Description
'This is the book I've been waiting to read my entire life on the diasporic Caribbean experience. The writing is sharp, intelligent and everything you'd expect from a talented Jamaican writer. I honestly love this book' Symeon Brown
'Frying Plantain is every bit as delicious as the title suggests' Candice Carty-Williams, author of Queenie
In her brilliantly incisive debut, Zalika Reid-Benta artfully depicts the tensions between mothers and daughters, second-generation immigrants and first-generation cultural expectations, and Black identity and predominately white society.

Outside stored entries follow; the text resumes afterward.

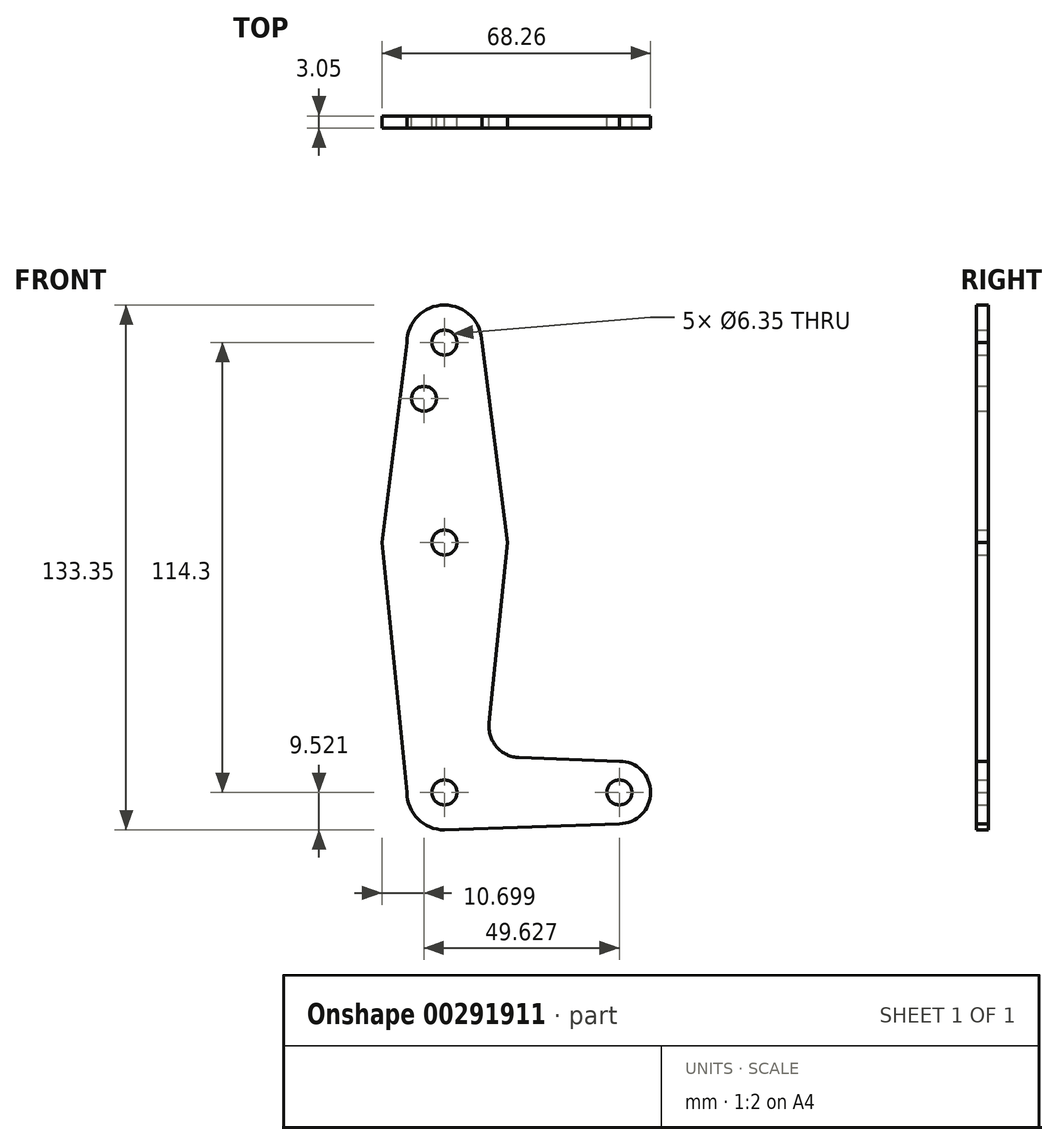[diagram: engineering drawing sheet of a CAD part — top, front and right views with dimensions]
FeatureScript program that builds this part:
annotation { "Feature Type Name" : "Feature", "Feature Type Description" : "" }
export const myFeature = defineFeature(function(context is Context, id is Id, definition is map)
    precondition{}
    {
        {
            var Q0;
            Q0=qCreatedBy(makeId("Front.planeOp"),FACE);
            var sketch = newSketch(context, id + "F0", { "sketchPlane" : qUnion([Q0])});
            skCircle(sketch, "E0", {"center": v(-9.33, 68.16) * mm, "radius": 9.53 * mm});
            skCircle(sketch, "E1", {"center": v(-9.33, 17.36) * mm, "radius": 15.88 * mm});
            skCircle(sketch, "E2", {"center": v(-9.33, -46.14) * mm, "radius": 9.53 * mm});
            skCircle(sketch, "E3", {"center": v(35.12, -46.14) * mm, "radius": 7.94 * mm});
            skLineSegment(sketch, "E4", {"start": v(-18.86, 68.16) * mm, "end": v(-25.2, 17.36) * mm});
            skLineSegment(sketch, "E5", {"start": v(0.2, 68.16) * mm, "end": v(6.67, 17.36) * mm});
            skLineSegment(sketch, "E6", {"start": v(-25.2, 17.36) * mm, "end": v(-18.86, -46.14) * mm});
            skLineSegment(sketch, "E7", {"start": v(6.67, 17.36) * mm, "end": v(2.02, -28.55) * mm});
            skLineSegment(sketch, "E8", {"start": v(9.65, -37.3) * mm, "end": v(35.12, -38.2) * mm});
            skLineSegment(sketch, "E9", {"start": v(-9.33, -55.66) * mm, "end": v(35.12, -54.08) * mm});
            skPoint(sketch, "E10.newPointA", {"position": v(0.24, -46.14) * mm});
            skPoint(sketch, "E10.newPointB", {"position": v(-9.33, -36.61) * mm});
            skArc(sketch, "E10.filletArc", {"start": v(2.02, -28.55) * mm, "mid": v(3.94, -34.57) * mm, "end": v(9.65, -37.3) * mm});
            skLineSegment(sketch, "E11", {"start": v(-9.33, 68.16) * mm, "end": v(-9.33, 17.36) * mm, "construction": true});
            skCircle(sketch, "E12", {"center": v(-14.51, 53.89) * mm, "radius": 3.18 * mm});
            skCircle(sketch, "E13", {"center": v(-9.33, 68.16) * mm, "radius": 3.18 * mm});
            skCircle(sketch, "E14", {"center": v(-9.33, 17.36) * mm, "radius": 3.18 * mm});
            skCircle(sketch, "E15", {"center": v(-9.33, -46.14) * mm, "radius": 3.18 * mm});
            skCircle(sketch, "E16", {"center": v(35.12, -46.14) * mm, "radius": 3.18 * mm});
            skLineSegment(sketch, "E17", {"start": v(-9.33, 17.36) * mm, "end": v(-9.33, -46.14) * mm, "construction": true});
            skLineSegment(sketch, "E18", {"start": v(-9.33, -46.14) * mm, "end": v(35.12, -46.14) * mm, "construction": true});
            skSolve(sketch);
        }
        {
            var Q0;
            Q0=makeQuery(id+"F0.imprint","IMPRINT",FACE,{"disambiguationData":[TD([[makeQuery(id+"F0.imprint","IMPRINT",EDGE,{"derivedFrom":sQuery(id+"F0.wireOp",EDGE,"E12")}),-1.0]])]});
            var Q1;
            Q1=makeQuery(id+"F0.imprint","IMPRINT",FACE,{"disambiguationData":[TD([[makeQuery(id+"F0.imprint","IMPRINT",EDGE,{"derivedFrom":sQuery(id+"F0.wireOp",EDGE,"E13")}),-1.0]])]});
            var Q2;
            Q2=makeQuery(id+"F0.imprint","IMPRINT",FACE,{"disambiguationData":[TD([[makeQuery(id+"F0.imprint","IMPRINT",EDGE,{"derivedFrom":sQuery(id+"F0.wireOp",EDGE,"E14")}),-1.0]])]});
            var Q3;
            {var subQ0=sQuery(id+"F0.wireOp",EDGE,"E7");Q3=makeQuery(id+"F0.imprint","IMPRINT",FACE,{"disambiguationData":[TD([[makeQuery(id+"F0.imprint","IMPRINT",EDGE,{"derivedFrom":subQ0}),-1.0]])]});}
            var Q4;
            Q4=makeQuery(id+"F0.imprint","IMPRINT",FACE,{"disambiguationData":[TD([[makeQuery(id+"F0.imprint","IMPRINT",EDGE,{"derivedFrom":sQuery(id+"F0.wireOp",EDGE,"E15")}),-1.0]])]});
            var Q5;
            Q5=makeQuery(id+"F0.imprint","IMPRINT",FACE,{"disambiguationData":[TD([[makeQuery(id+"F0.imprint","IMPRINT",EDGE,{"derivedFrom":sQuery(id+"F0.wireOp",EDGE,"E16")}),-1.0]])]});
            extrude(context, id + "F1", {"entities" : qUnion([Q0, Q1, Q2, Q3, Q4, Q5]), "depth" : 3.05 * mm});
        }
    });
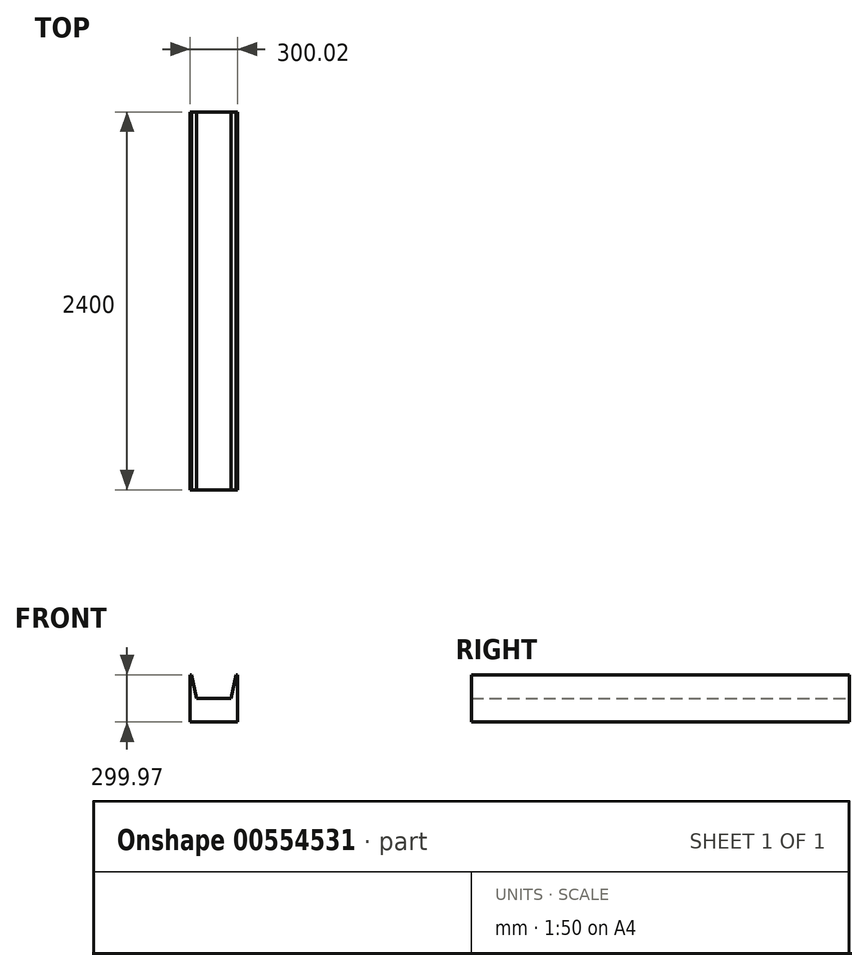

Kara Davis is a girl caught in the middle of her Canadian nationality and her desire to be a 'true' Jamaican, of her mother and grandmother's rages and life lessons, of having to avoid being thought of as too 'faas' or too 'quiet' or too 'bold' or too 'soft'.
Set in Toronto's 'Little Jamaica', Kara moves from girlhood to the threshold of adulthood, from elementary school to high school graduation, in these twelve interconnected stories.
A rich and unforgettable portrait of growing up between worlds, Frying Plantain shows how, in one charged moment, friendship and love can turn to enmity and hate, well-meaning protection can become control, and teasing play can turn to something much darker. A must-read for fans of Chimamanda Ngozi Adichie, Jamaica Kincaid and Zadie Smith.